Paginatekst
< vorige  | volgende > |  INDEX  |   🔍

Reeks 2100 - 2199

32e cyclus HET RIJK TRADOM

Maanbrein

Perry Rhodan – de grootste science-fiction avonturenreeks in Nederland en België


2106 • 1142    DE WITTE DOOD


Op de door de mensen bewoonde planeten van de Melkweg is het 1306 NGT, dit staat gelijk aan het jaar 4893 volgens de oude jaartelling. Eigenlijk wijst alles op een vreedzame ontwikkeling van de Aarde en de gehele Liga van Vrije Terranen, hoewel de spanningen tussen de grootmachten van de Melkweg blijven bestaan.

In die situatie komt er onverwacht bezoek in de Melkweg - door een sterrenvenster in de ruimtesector Hayok. Het werd met behulp van ongelooflijke techniek tot stand gebracht en staat in verbinding met het Rijk Tradom, dat op bijna 400 miljoen lichtjaar afstand van de Melkweg van de mensen ligt.

Opdrachten
1. Geef voor elke bewering aan of die klopt met de tekst over Perry Rhodan: (a) Het jaar 1306 NGT komt overeen met het jaar 4893 volgens de oude jaartelling. (b) De spanningen tussen de grootmachten van de Melkweg zijn verdwenen. (c) Het Rijk Tradom ligt op ongeveer 40 miljoen lichtjaar van de Melkweg. Antwoord telkens met ja of nee en citeer de woorden uit de tekst die de doorslag geven.
2. Schrijf een vervolg op de tekst over Perry Rhodan, dat begint na de laatste zin.
De gegevens spelen hierbij geen enkele rol.

Gegevens
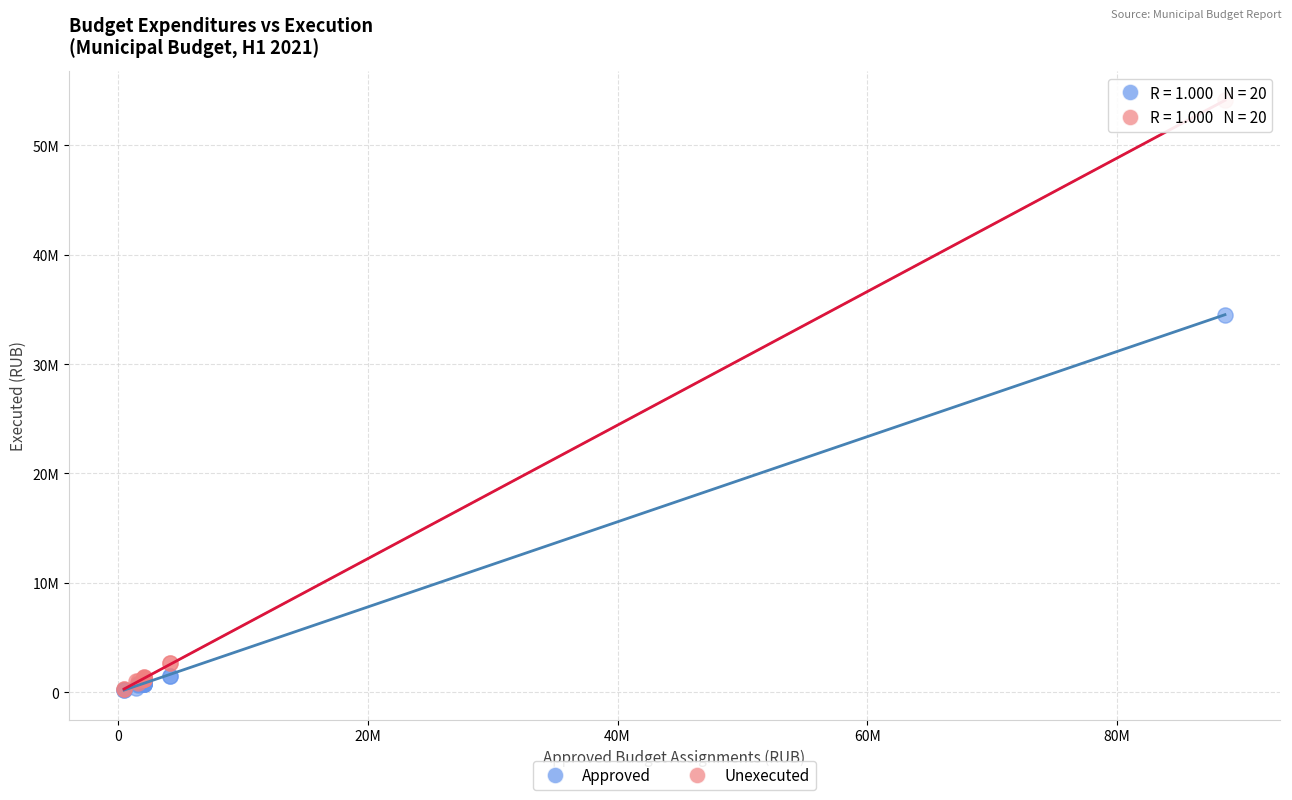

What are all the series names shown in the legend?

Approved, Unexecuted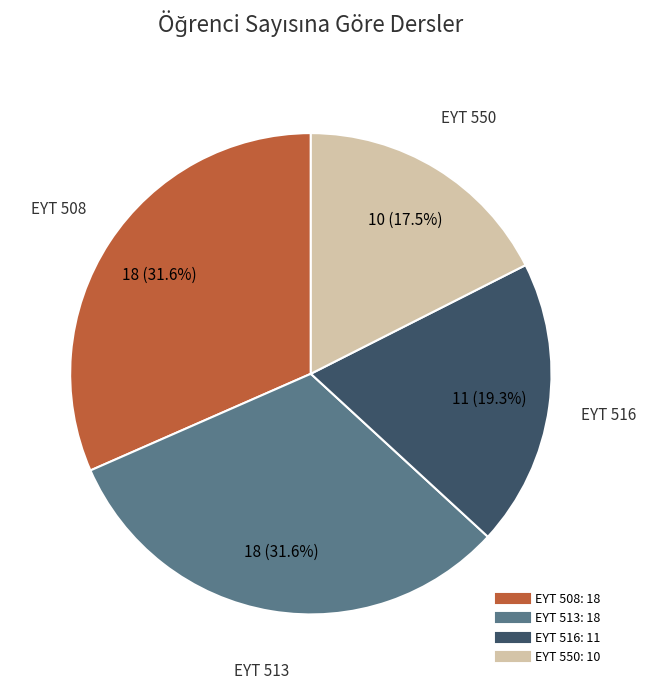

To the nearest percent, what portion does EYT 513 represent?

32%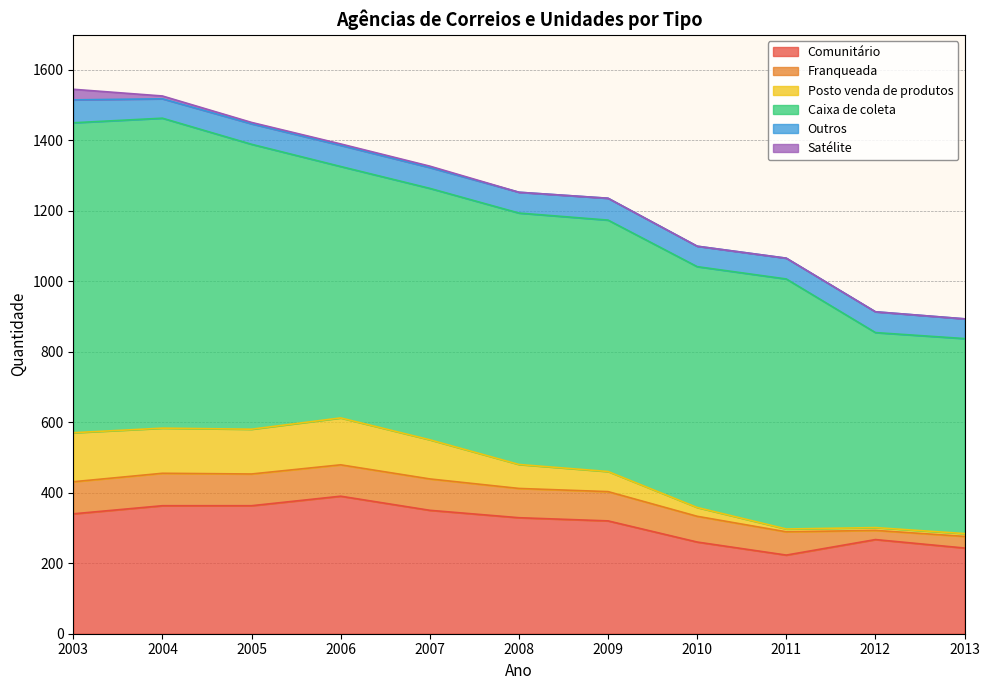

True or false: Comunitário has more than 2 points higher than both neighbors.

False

==

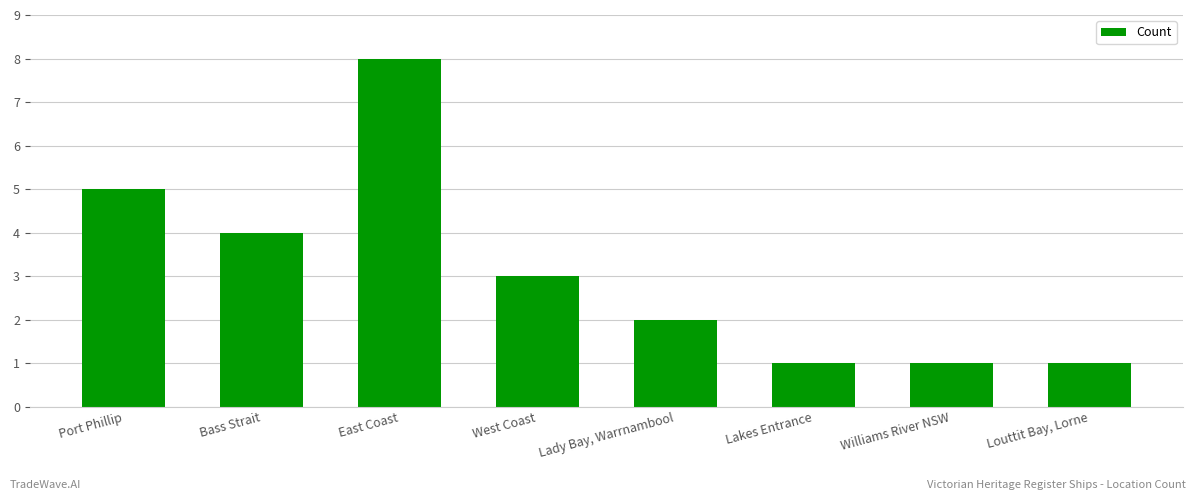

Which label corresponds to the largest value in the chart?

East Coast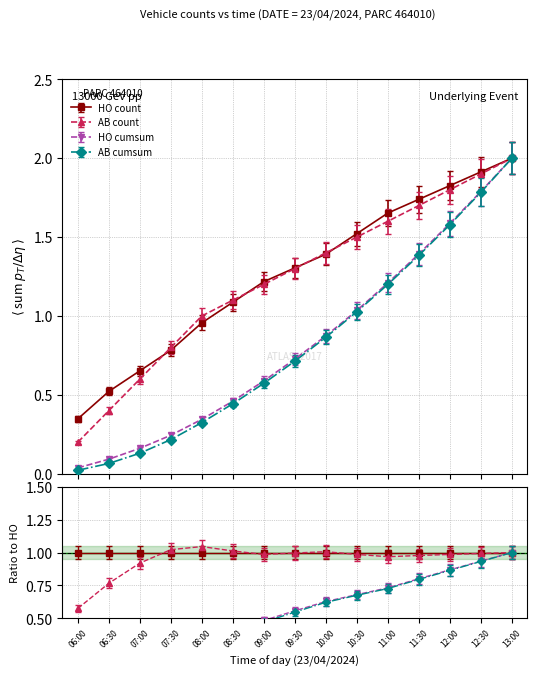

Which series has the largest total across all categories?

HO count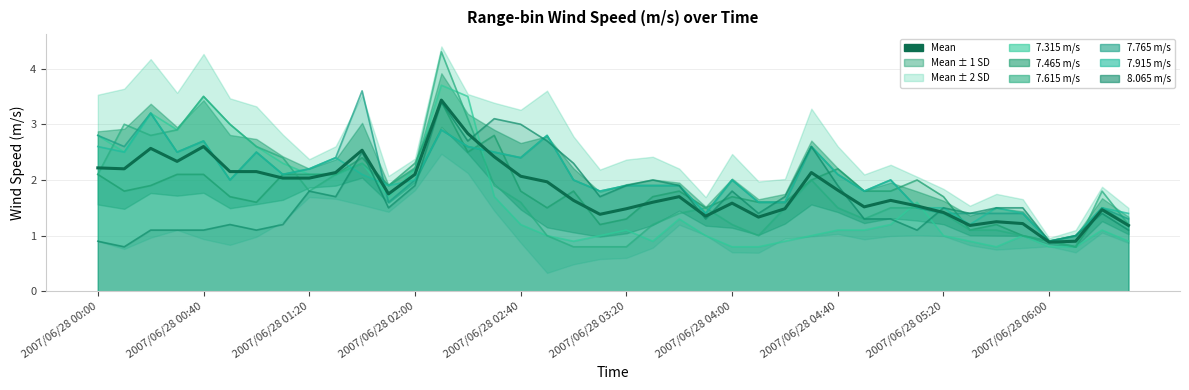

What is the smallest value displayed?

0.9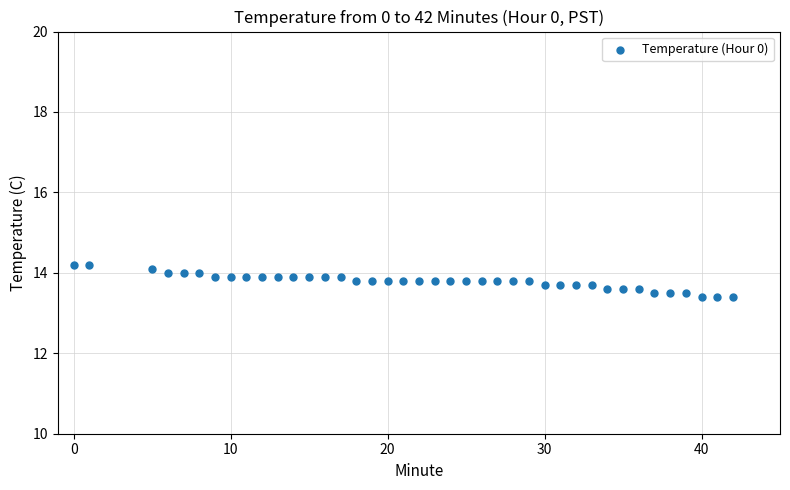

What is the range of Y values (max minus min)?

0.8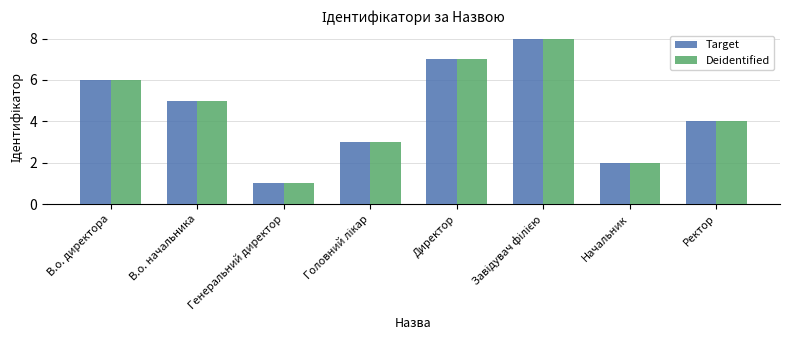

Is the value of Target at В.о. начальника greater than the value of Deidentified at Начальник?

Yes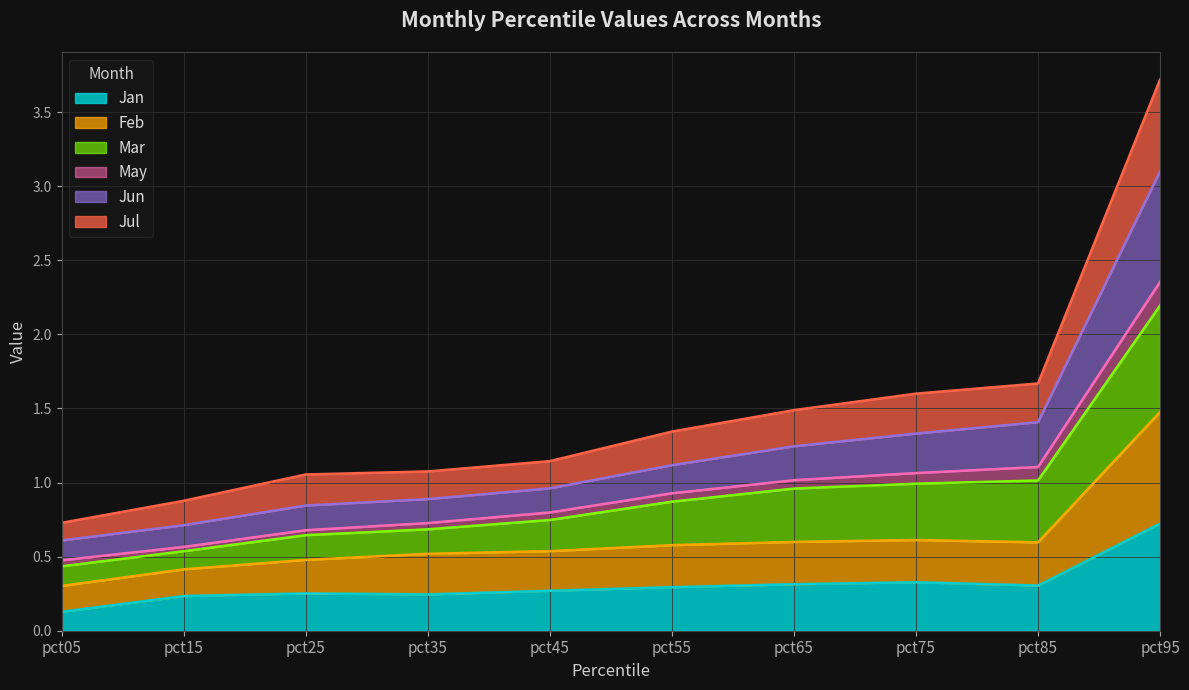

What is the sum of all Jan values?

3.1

* * *

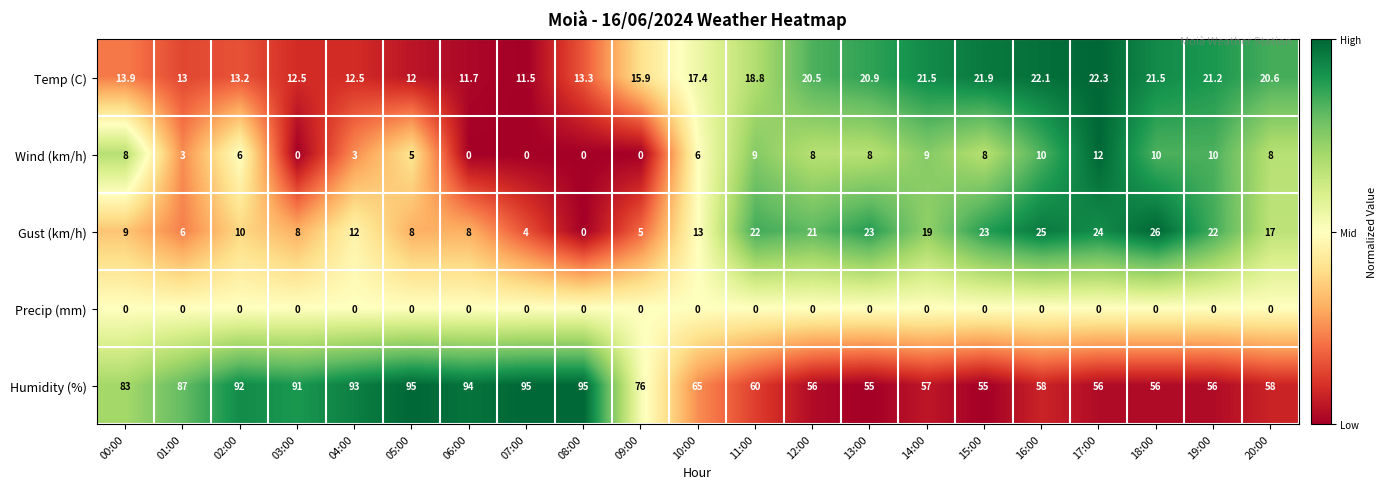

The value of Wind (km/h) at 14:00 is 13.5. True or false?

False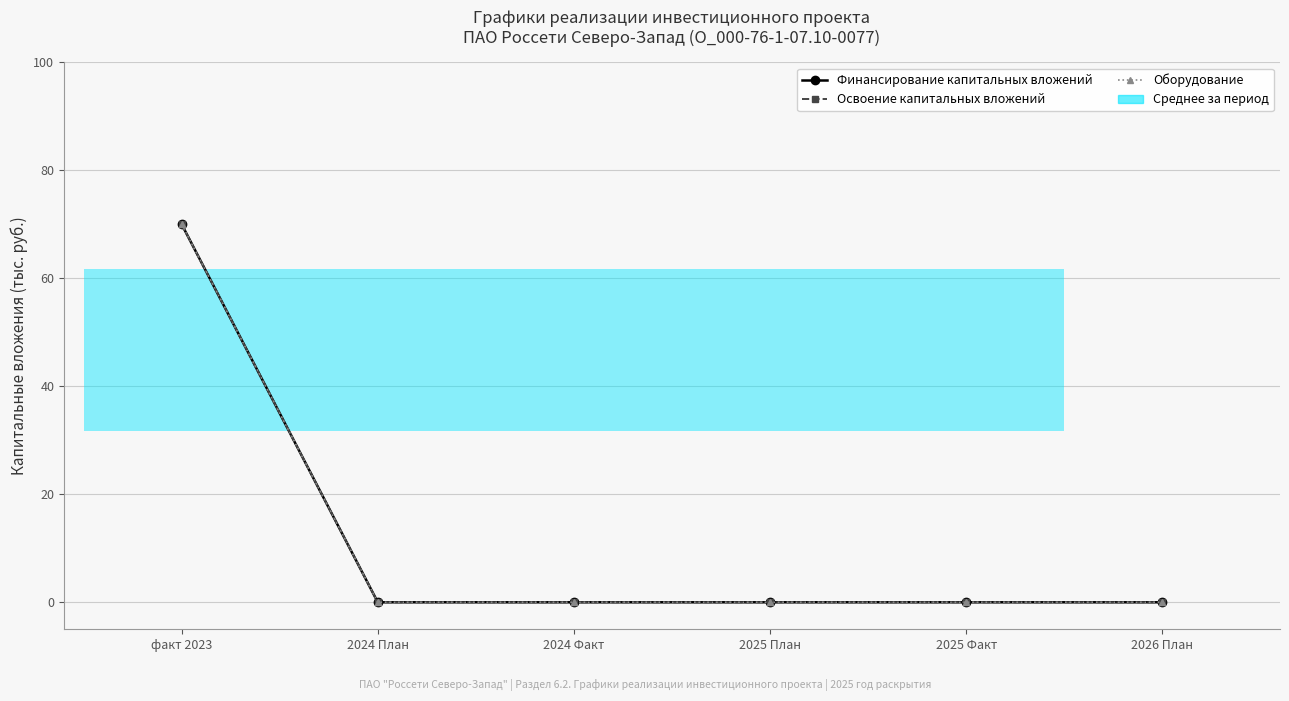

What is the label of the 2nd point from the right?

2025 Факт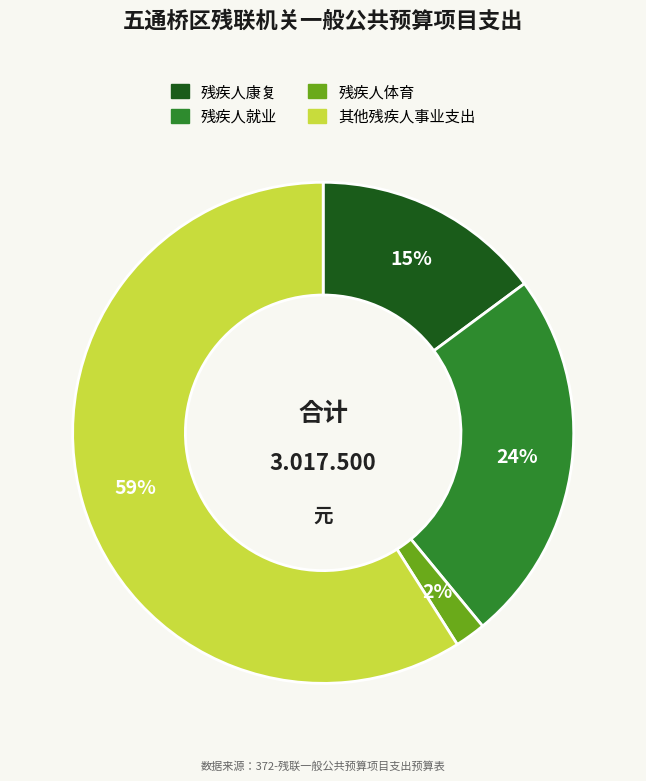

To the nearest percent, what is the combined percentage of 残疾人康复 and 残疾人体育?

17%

Antwoorden
1.
(a) Ja: "dit staat gelijk aan het jaar 4893 volgens de oude jaartelling"
(b) Nee: "hoewel de spanningen tussen de grootmachten van de Melkweg blijven bestaan"
(c) Nee: "dat op bijna 400 miljoen lichtjaar afstand van de Melkweg van de mensen ligt"

2.
De vreemdelingen uit het Rijk Tradom beschikken over wapens en beveiligingsschermen die superieur zijn aan die van de galactische schepen. En ze hebben aan de andere kant van het sterrenvenster 22.000 ruimteschepen gestationeerd, die alle vloten van de Melkweg zouden kunnen wegvagen.

Perry Rhodan onderneemt actie. Met de LEIF ERIKSSON, onder begeleiding van het Arkoonse superslagschip KARRIBO, dringt hij door het sterrenvenster heen de galaxie Tradom binnen.

Met hun eerste verkenningstochten proberen de Terranen de situatie in dit sterreneiland in kaart te brengen. Op een kleine planeet komen de Terranen in aanraking met insectoïde wezens en hun vijanden - een van die vijanden is de witte dood ...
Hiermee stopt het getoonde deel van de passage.